More recently, non-invasive technological developments have made it even easier to read the initial script without damaging the actual manuscript. Researchers use multi-spectral imaging to illustrate the differences among the parchment, the ink of the overtext, and the ink of the undertext. With this technique, palimpsests are photographed with 12 different narrow bandwidths of light. When the raw images are combined using digital image processing techniques, usually the underlying script becomes legible.

Some of the most famous palimpsests include unique examples of legal, mathematical, philosophical, and religious texts. A nearly complete text of the Institutes of Gaius, one of the first textbooks on Roman law, was discovered underneath the letters of St. Jerome and Gennadisu. The Sanaa palimpsest is one of the more compelling examples as both the upper and lower texts are copies of the Quran. However, the underwriting did not follow the standard sequence of chapters and was radiocarbon dated to 632–669 CE, making it one of the earliest known Quranic manuscripts. Some palimpsests represent the only known copies of ancient scripts. The Archimedes Palimpsest includes two writings of the Greek mathematician that were previously thought to be lost, and includes the only known Greek copy of another of his books on physics. The manuscript ended up in a Greek monastery in Palestine and was written over with a religious text. There are also double palimpsests, which are overwritten multiple times. A double palimpsest in the British Museum was originally historical annals written in the 5th century, which was then written over by a 6th-century Latin grammatical treatise, then overwritten again with a 10th-century text of St. John Chrysostom, in Syriac.

Among the many palimpsests at St. Catherine’s monastery is the Syriac Sinaiticus or Codex Sinaiticus Syriacus, the oldest Syriac copy of the gospels, from the 4th century. It was overwritten by biographies of female saints and martyrs from 697.

Reconstructing History

Uncovering underwritings from palimpsests is essential in reconstructing ancient history and developing a greater understanding of how languages evolve. Importantly, palimpsests can also act as a means for relative dating of texts since the underwriting can definitively be dated earlier than the overwriting.

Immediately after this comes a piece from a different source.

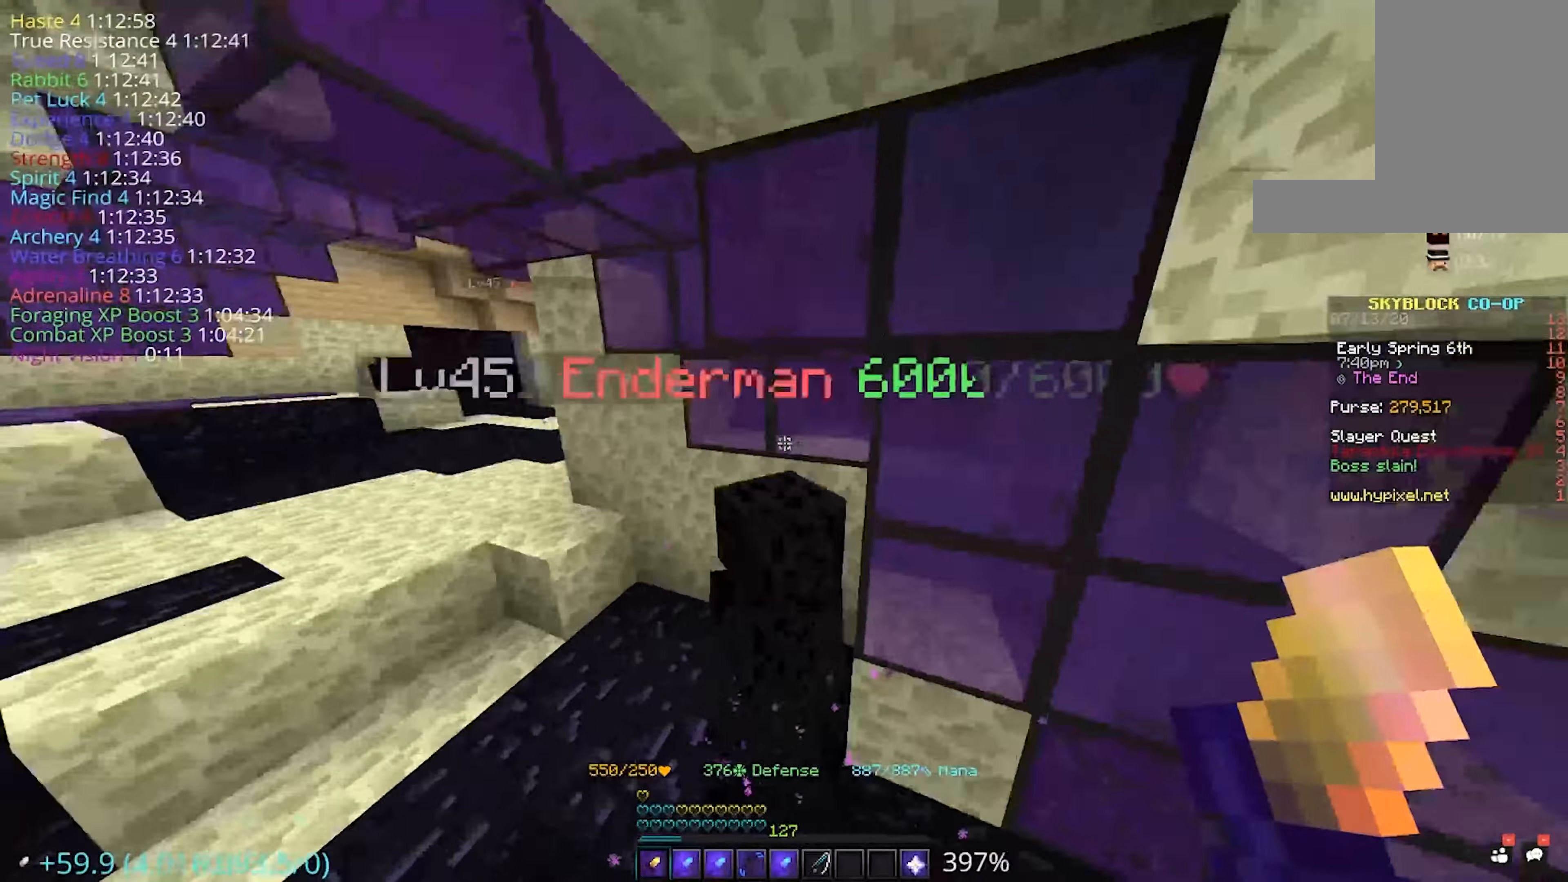
{"keys": [], "mouse": [], "events": [[67, "a", "up"], [183, "s", "down"], [317, "s", "up"]]}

There are more than 160 known palimpsest manuscripts in the collection of St. Catherine’s monastery, including classical, Christian, and Jewish texts in at least ten languages (Greek, Syriac, Georgian, Arabic, Christian Palestinian Aramaic, Latin, Caucasian Albanian, Armenian, Slavonic, and Ethiopic) and several ancient scripts.

The Sinai Palimpsests Project, a collaboration between St. Catherine’s Monastery and more than 20 scholars and experts, is on a mission to reveal the hidden history of these manuscripts. The project has published an online digital library of palimpsests with a searchable catalog.

Some of the preliminary finds of the project include:

  • Erased text in Ethiopic and Latin, demonstrating the centrality of the Monastery of Saint Catherine in the world of medieval Christendom.
  • The earliest surviving copies of several texts from the Hippocratic corpus, demonstrating the level of erudition in the monastery.
  • Discovery of two previously unknown classical Greek medical texts.
  • A large number of texts written in Christian Palestinian Aramaic, many of them previously unattested.
  • The identification of a folio from a work of the ancient physician Galen, in Syriac translation, which demonstrates the Sinai provenance of a manuscript that is otherwise dispersed among collections of Rome, Harvard, Paris, and a private U.S. collector.
  • A significant number of pages written in different variants of Greek majuscule of the 4th to the 9th century, which are contributing to a more nuanced understanding of the development of Greek script over time.
  • Many double palimpsest folios, as some parchment sheets were reused multiple times.